Originally posted December 3, 2013
Resilience – an ability to recover from or adjust easily to misfortune or change
If you follow my blog, you already know the list of my conditions as a result of having sarcoidosis. If you don’t, then check out “My Story” above in the tabs. I experienced a lot of life changes due to my health in the last seven years since learning that I have sarcoidosis, and in that time I had four major surgeries, and a million and on lab tests of various kinds. And through it all I never once asked “Why Me?”, or complained or bitched about any of it.
When I first found out that I have sarcoidosis, I told no one. Only my wife knew. Why? I have a policy of if it does not affect you directly, and there is no benefit for me, then there is no need for you to know. What benefit would I derive from telling people I have sarcoidosis? None. Only unwanted sympathy, which does not benefit the person receiving, but the person giving. Think about that one for a sec.
When the doctor finally told me that the years of testing and being told I hade everything from VD to Tourette syndrome (yep, doctors eventually grasp at straws), that there was a name for what I had, and it was not all in my head, I didn’t know what the hell the disease was. And I did not panic. I did not become afraid. I did not cry. I took a deep breath and just coolly asked “Is it fatal?” When the answer was “No”, I just said ok and moved on from there. I understood that I needed to go on medication and that it could be treated, but not cured, and I accepted my fate. I just continued to live my life day by day. I didn’t stop living because of the disease.
A friend of mine found out he was type 2 diabetic around the same time that I got my sarcoidosis diagnosis, and it was a different reaction for him completely. He told everyone that would listen, sending emails to everyone in his list, and his email was desperate. At the time I could not understand his reaction.

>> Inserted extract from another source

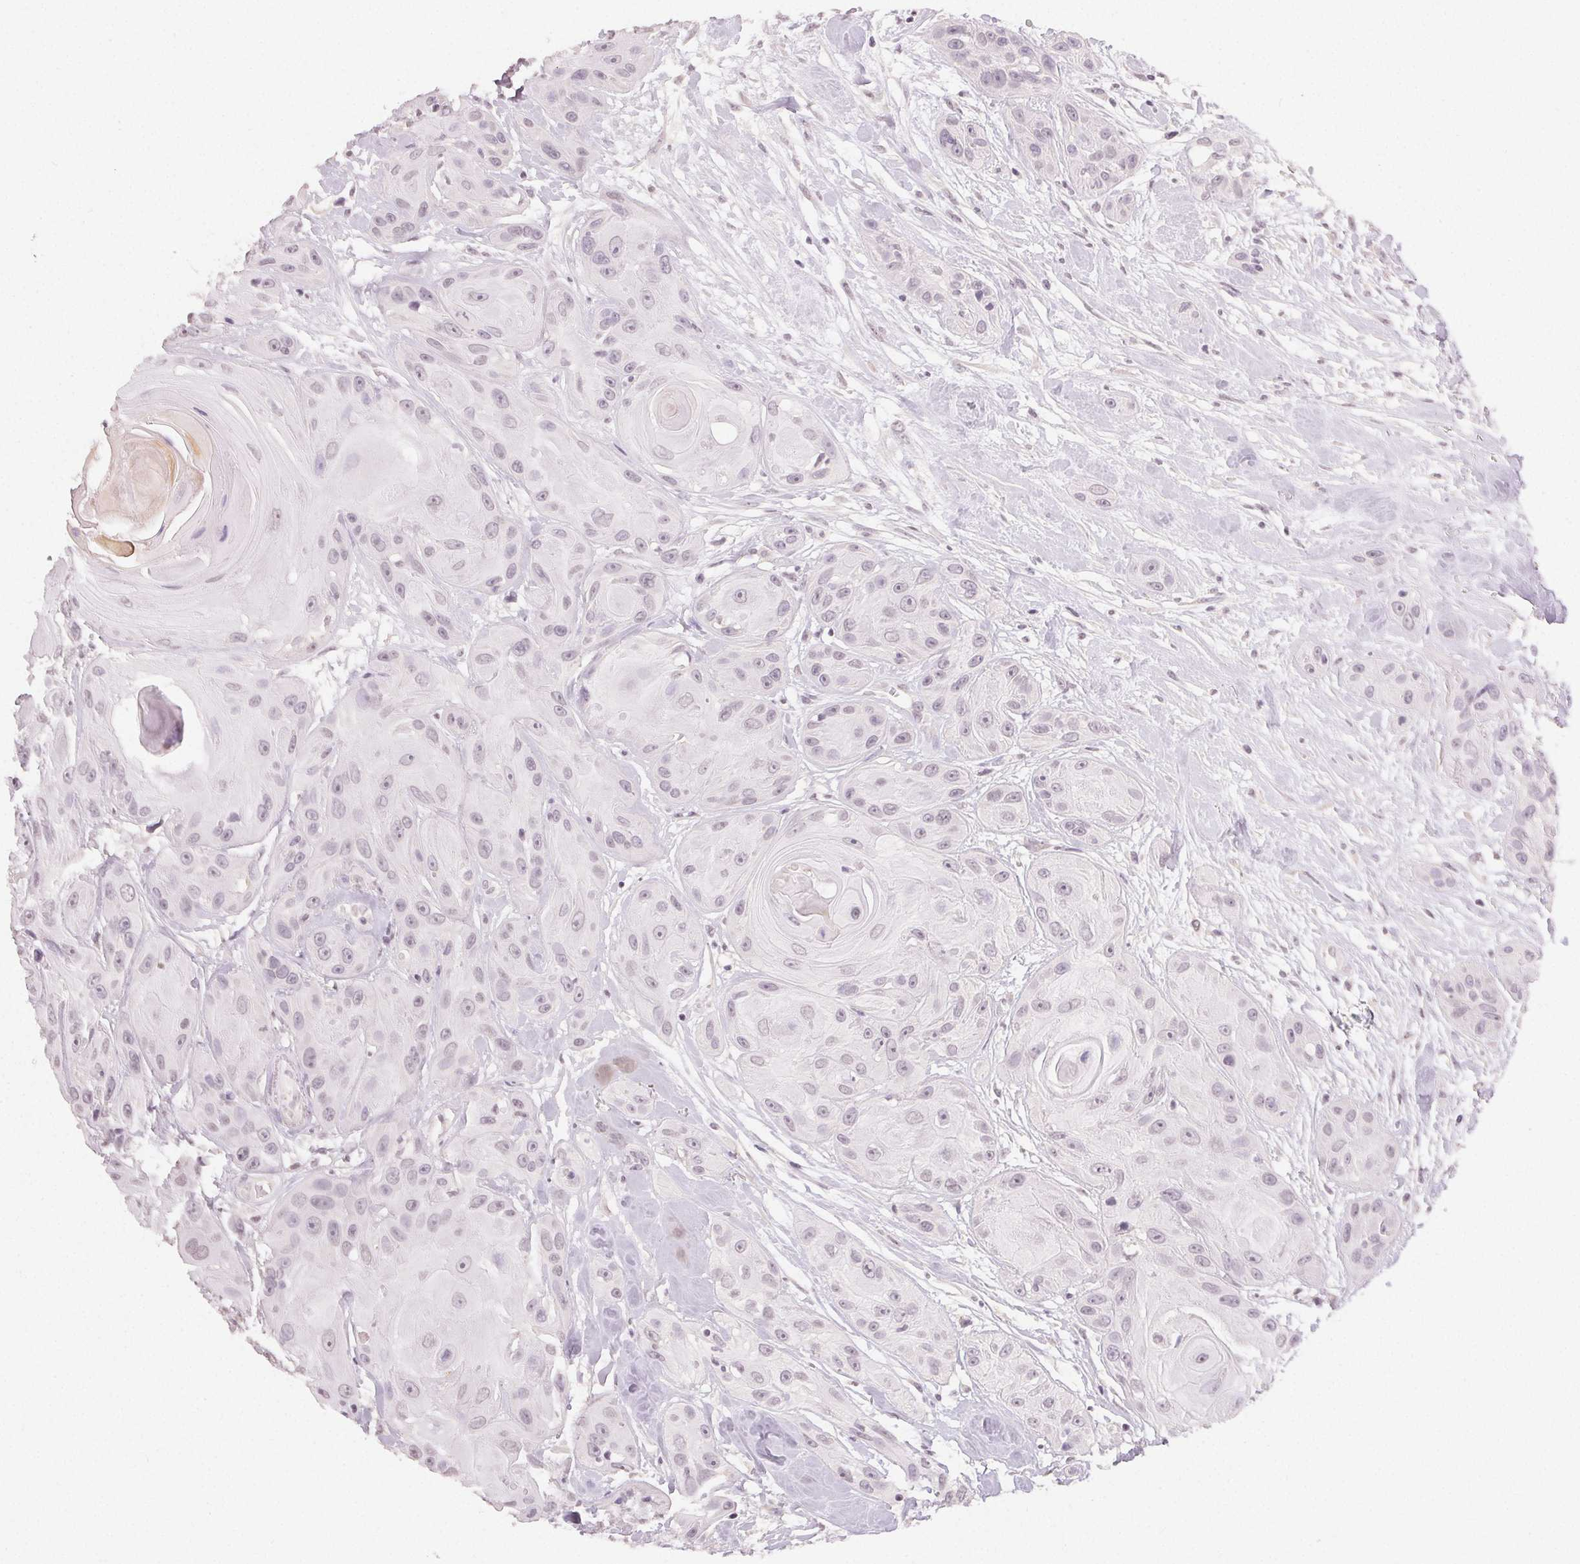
{"staining": {"intensity": "negative", "quantity": "none", "location": "none"}, "tissue": "head and neck cancer", "cell_type": "Tumor cells", "image_type": "cancer", "snomed": [{"axis": "morphology", "description": "Squamous cell carcinoma, NOS"}, {"axis": "topography", "description": "Oral tissue"}, {"axis": "topography", "description": "Head-Neck"}], "caption": "The immunohistochemistry (IHC) photomicrograph has no significant positivity in tumor cells of head and neck squamous cell carcinoma tissue.", "gene": "TMEM174", "patient": {"sex": "male", "age": 77}}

And I could never understand when people panic or become visibly upset over what to me seems a trifle thing. I had migraines all my life, and I just quietly work through them, while others need to go to bed for days and shut them self in. It constantly baffled me. Until one day I learned that some people are born resilient and some are not. It is just a simple fact. Not everyone handles a situation the same.
I once was working in a restaurant and the stove caught on fire. It was a big blaze. While everyone around me panicked, shouting and running, I just took up the extinguisher and let that thing rip. The fire went out, I put down the extinguisher and just went back to my work, quietly. At the time I could not understand why the panic. I never panic. I don’t ever remember panicking.
And it is just a genetic thing i learned. Either you are resilient or you are not. I am one of the resilient ones. Able to go with the flow, accept change and move on. Maybe that is why I do so well with my conditions. one day I feel great, and the next i feel like crap. I don’t let it get to me and I just accept it for what it is.
Now, when I hear people complain about what to me seems a trivial thing, Ihave a different outlook on it. Although i do find it annoying to some degree, i now accept that probably they are not resilient and just don’t know how to handle the changes that are occurring in their lives.